◆ **TASK ITEM**: Make an exact copy of the listing, without images.

◆ **INFORMATION GIVEN**:
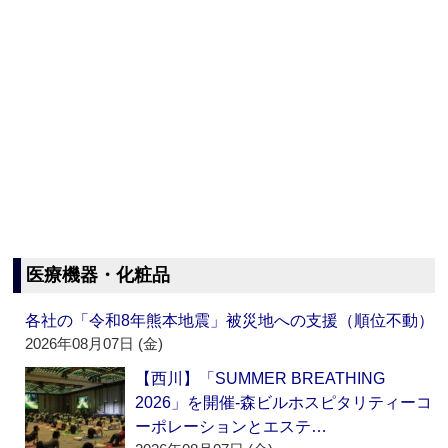
医療機器・化粧品
各社の「令和8年熊本地震」被災地への支援（順位不動）
2026年08月07日 (金)
【西川】「SUMMER BREATHING
2026」を開催‐森ビルホスピタリティーコ
ーポレーションとエステ…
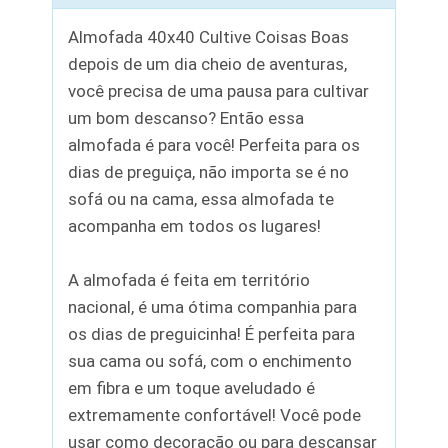
Almofada 40x40 Cultive Coisas Boas
depois de um dia cheio de aventuras,
você precisa de uma pausa para cultivar
um bom descanso? Então essa
almofada é para você! Perfeita para os
dias de preguiça, não importa se é no
sofá ou na cama, essa almofada te
acompanha em todos os lugares!
A almofada é feita em território
nacional, é uma ótima companhia para
os dias de preguicinha! É perfeita para
sua cama ou sofá, com o enchimento
em fibra e um toque aveludado é
extremamente confortável! Você pode
usar como decoração ou para descansar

◆ **OUTPUT OF THE TASK**:
医療機器・化粧品
各社の「令和8年熊本地震」被災地への支援（順位不動）
2026年08月07日 (金)
【西川】「SUMMER BREATHING
2026」を開催‐森ビルホスピタリティーコ
ーポレーションとエステ…
Almofada 40x40 Cultive Coisas Boas
depois de um dia cheio de aventuras,
você precisa de uma pausa para cultivar
um bom descanso? Então essa
almofada é para você! Perfeita para os
dias de preguiça, não importa se é no
sofá ou na cama, essa almofada te
acompanha em todos os lugares!
A almofada é feita em território
nacional, é uma ótima companhia para
os dias de preguicinha! É perfeita para
sua cama ou sofá, com o enchimento
em fibra e um toque aveludado é
extremamente confortável! Você pode
usar como decoração ou para descansar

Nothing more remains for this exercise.